**Required task**:
Rewrite every line of the entries below, swapping "common name" for "vernacular name" and leaving everything else as it is.

* start *

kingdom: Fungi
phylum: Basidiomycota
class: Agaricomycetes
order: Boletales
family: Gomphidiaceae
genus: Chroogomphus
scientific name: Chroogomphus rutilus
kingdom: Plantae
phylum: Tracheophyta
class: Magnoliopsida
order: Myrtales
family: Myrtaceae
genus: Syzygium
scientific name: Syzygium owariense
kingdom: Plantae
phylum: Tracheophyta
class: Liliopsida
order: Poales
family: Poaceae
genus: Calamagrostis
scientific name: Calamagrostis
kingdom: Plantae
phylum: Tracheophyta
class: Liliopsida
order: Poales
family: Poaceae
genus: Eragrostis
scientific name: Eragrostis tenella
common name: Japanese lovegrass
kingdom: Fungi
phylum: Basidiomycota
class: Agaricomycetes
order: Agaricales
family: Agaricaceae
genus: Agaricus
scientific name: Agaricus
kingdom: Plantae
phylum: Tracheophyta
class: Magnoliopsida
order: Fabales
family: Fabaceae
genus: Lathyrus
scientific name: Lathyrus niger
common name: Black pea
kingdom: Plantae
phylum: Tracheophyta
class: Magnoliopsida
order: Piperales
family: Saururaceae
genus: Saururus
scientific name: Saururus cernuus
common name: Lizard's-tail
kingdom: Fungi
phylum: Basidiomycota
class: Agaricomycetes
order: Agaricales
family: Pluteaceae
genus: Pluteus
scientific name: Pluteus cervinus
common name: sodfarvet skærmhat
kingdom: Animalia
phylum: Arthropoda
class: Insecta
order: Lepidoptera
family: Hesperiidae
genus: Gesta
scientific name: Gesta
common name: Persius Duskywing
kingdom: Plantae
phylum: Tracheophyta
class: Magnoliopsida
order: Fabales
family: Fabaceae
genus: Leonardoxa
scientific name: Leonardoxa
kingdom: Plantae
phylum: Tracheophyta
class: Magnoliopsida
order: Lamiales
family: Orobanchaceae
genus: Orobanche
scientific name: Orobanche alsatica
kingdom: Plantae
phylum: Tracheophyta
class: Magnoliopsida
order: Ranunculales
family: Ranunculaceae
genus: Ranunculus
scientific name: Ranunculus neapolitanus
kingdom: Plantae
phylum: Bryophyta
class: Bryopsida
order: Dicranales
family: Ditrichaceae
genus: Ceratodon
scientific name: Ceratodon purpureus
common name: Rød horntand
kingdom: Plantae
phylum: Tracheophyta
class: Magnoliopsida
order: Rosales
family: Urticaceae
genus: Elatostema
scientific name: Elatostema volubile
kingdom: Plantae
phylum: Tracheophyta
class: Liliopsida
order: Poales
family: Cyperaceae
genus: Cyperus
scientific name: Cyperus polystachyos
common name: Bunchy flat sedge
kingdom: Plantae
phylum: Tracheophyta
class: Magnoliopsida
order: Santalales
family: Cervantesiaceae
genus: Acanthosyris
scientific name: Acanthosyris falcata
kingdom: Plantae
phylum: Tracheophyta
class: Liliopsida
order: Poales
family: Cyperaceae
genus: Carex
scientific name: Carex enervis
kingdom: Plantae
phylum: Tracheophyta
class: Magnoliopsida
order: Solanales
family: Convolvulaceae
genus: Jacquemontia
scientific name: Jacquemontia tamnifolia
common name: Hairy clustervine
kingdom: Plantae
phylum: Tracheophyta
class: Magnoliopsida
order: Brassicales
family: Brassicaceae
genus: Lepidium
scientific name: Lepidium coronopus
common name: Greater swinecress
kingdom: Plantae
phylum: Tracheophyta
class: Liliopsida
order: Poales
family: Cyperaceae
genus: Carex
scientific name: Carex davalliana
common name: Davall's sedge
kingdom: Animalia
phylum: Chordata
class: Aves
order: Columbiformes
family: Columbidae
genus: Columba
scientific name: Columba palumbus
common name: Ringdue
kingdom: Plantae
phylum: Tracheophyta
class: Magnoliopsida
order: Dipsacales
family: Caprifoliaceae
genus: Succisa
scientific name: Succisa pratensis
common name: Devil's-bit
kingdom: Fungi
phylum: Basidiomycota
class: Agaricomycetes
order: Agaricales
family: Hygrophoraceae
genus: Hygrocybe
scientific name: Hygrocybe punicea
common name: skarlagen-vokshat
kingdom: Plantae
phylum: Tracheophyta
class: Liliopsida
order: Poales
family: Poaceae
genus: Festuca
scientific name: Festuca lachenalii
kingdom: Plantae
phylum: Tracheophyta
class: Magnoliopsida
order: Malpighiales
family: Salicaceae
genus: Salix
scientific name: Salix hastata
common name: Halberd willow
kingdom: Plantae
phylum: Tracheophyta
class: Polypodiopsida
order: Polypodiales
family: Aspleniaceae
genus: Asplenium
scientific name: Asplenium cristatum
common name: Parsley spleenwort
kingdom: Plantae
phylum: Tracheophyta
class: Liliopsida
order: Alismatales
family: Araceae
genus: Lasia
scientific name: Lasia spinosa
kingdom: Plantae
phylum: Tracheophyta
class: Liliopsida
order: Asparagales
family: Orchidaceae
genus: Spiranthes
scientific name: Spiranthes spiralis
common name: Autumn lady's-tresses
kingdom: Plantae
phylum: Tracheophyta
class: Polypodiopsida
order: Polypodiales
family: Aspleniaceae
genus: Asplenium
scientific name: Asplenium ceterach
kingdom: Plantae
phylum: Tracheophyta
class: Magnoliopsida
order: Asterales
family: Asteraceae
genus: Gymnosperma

* end *

**Answer to the task**:
kingdom: Fungi
phylum: Basidiomycota
class: Agaricomycetes
order: Boletales
family: Gomphidiaceae
genus: Chroogomphus
scientific name: Chroogomphus rutilus
kingdom: Plantae
phylum: Tracheophyta
class: Magnoliopsida
order: Myrtales
family: Myrtaceae
genus: Syzygium
scientific name: Syzygium owariense
kingdom: Plantae
phylum: Tracheophyta
class: Liliopsida
order: Poales
family: Poaceae
genus: Calamagrostis
scientific name: Calamagrostis
kingdom: Plantae
phylum: Tracheophyta
class: Liliopsida
order: Poales
family: Poaceae
genus: Eragrostis
scientific name: Eragrostis tenella
vernacular name: Japanese lovegrass
kingdom: Fungi
phylum: Basidiomycota
class: Agaricomycetes
order: Agaricales
family: Agaricaceae
genus: Agaricus
scientific name: Agaricus
kingdom: Plantae
phylum: Tracheophyta
class: Magnoliopsida
order: Fabales
family: Fabaceae
genus: Lathyrus
scientific name: Lathyrus niger
vernacular name: Black pea
kingdom: Plantae
phylum: Tracheophyta
class: Magnoliopsida
order: Piperales
family: Saururaceae
genus: Saururus
scientific name: Saururus cernuus
vernacular name: Lizard's-tail
kingdom: Fungi
phylum: Basidiomycota
class: Agaricomycetes
order: Agaricales
family: Pluteaceae
genus: Pluteus
scientific name: Pluteus cervinus
vernacular name: sodfarvet skærmhat
kingdom: Animalia
phylum: Arthropoda
class: Insecta
order: Lepidoptera
family: Hesperiidae
genus: Gesta
scientific name: Gesta
vernacular name: Persius Duskywing
kingdom: Plantae
phylum: Tracheophyta
class: Magnoliopsida
order: Fabales
family: Fabaceae
genus: Leonardoxa
scientific name: Leonardoxa
kingdom: Plantae
phylum: Tracheophyta
class: Magnoliopsida
order: Lamiales
family: Orobanchaceae
genus: Orobanche
scientific name: Orobanche alsatica
kingdom: Plantae
phylum: Tracheophyta
class: Magnoliopsida
order: Ranunculales
family: Ranunculaceae
genus: Ranunculus
scientific name: Ranunculus neapolitanus
kingdom: Plantae
phylum: Bryophyta
class: Bryopsida
order: Dicranales
family: Ditrichaceae
genus: Ceratodon
scientific name: Ceratodon purpureus
vernacular name: Rød horntand
kingdom: Plantae
phylum: Tracheophyta
class: Magnoliopsida
order: Rosales
family: Urticaceae
genus: Elatostema
scientific name: Elatostema volubile
kingdom: Plantae
phylum: Tracheophyta
class: Liliopsida
order: Poales
family: Cyperaceae
genus: Cyperus
scientific name: Cyperus polystachyos
vernacular name: Bunchy flat sedge
kingdom: Plantae
phylum: Tracheophyta
class: Magnoliopsida
order: Santalales
family: Cervantesiaceae
genus: Acanthosyris
scientific name: Acanthosyris falcata
kingdom: Plantae
phylum: Tracheophyta
class: Liliopsida
order: Poales
family: Cyperaceae
genus: Carex
scientific name: Carex enervis
kingdom: Plantae
phylum: Tracheophyta
class: Magnoliopsida
order: Solanales
family: Convolvulaceae
genus: Jacquemontia
scientific name: Jacquemontia tamnifolia
vernacular name: Hairy clustervine
kingdom: Plantae
phylum: Tracheophyta
class: Magnoliopsida
order: Brassicales
family: Brassicaceae
genus: Lepidium
scientific name: Lepidium coronopus
vernacular name: Greater swinecress
kingdom: Plantae
phylum: Tracheophyta
class: Liliopsida
order: Poales
family: Cyperaceae
genus: Carex
scientific name: Carex davalliana
vernacular name: Davall's sedge
kingdom: Animalia
phylum: Chordata
class: Aves
order: Columbiformes
family: Columbidae
genus: Columba
scientific name: Columba palumbus
vernacular name: Ringdue
kingdom: Plantae
phylum: Tracheophyta
class: Magnoliopsida
order: Dipsacales
family: Caprifoliaceae
genus: Succisa
scientific name: Succisa pratensis
vernacular name: Devil's-bit
kingdom: Fungi
phylum: Basidiomycota
class: Agaricomycetes
order: Agaricales
family: Hygrophoraceae
genus: Hygrocybe
scientific name: Hygrocybe punicea
vernacular name: skarlagen-vokshat
kingdom: Plantae
phylum: Tracheophyta
class: Liliopsida
order: Poales
family: Poaceae
genus: Festuca
scientific name: Festuca lachenalii
kingdom: Plantae
phylum: Tracheophyta
class: Magnoliopsida
order: Malpighiales
family: Salicaceae
genus: Salix
scientific name: Salix hastata
vernacular name: Halberd willow
kingdom: Plantae
phylum: Tracheophyta
class: Polypodiopsida
order: Polypodiales
family: Aspleniaceae
genus: Asplenium
scientific name: Asplenium cristatum
vernacular name: Parsley spleenwort
kingdom: Plantae
phylum: Tracheophyta
class: Liliopsida
order: Alismatales
family: Araceae
genus: Lasia
scientific name: Lasia spinosa
kingdom: Plantae
phylum: Tracheophyta
class: Liliopsida
order: Asparagales
family: Orchidaceae
genus: Spiranthes
scientific name: Spiranthes spiralis
vernacular name: Autumn lady's-tresses
kingdom: Plantae
phylum: Tracheophyta
class: Polypodiopsida
order: Polypodiales
family: Aspleniaceae
genus: Asplenium
scientific name: Asplenium ceterach
kingdom: Plantae
phylum: Tracheophyta
class: Magnoliopsida
order: Asterales
family: Asteraceae
genus: Gymnosperma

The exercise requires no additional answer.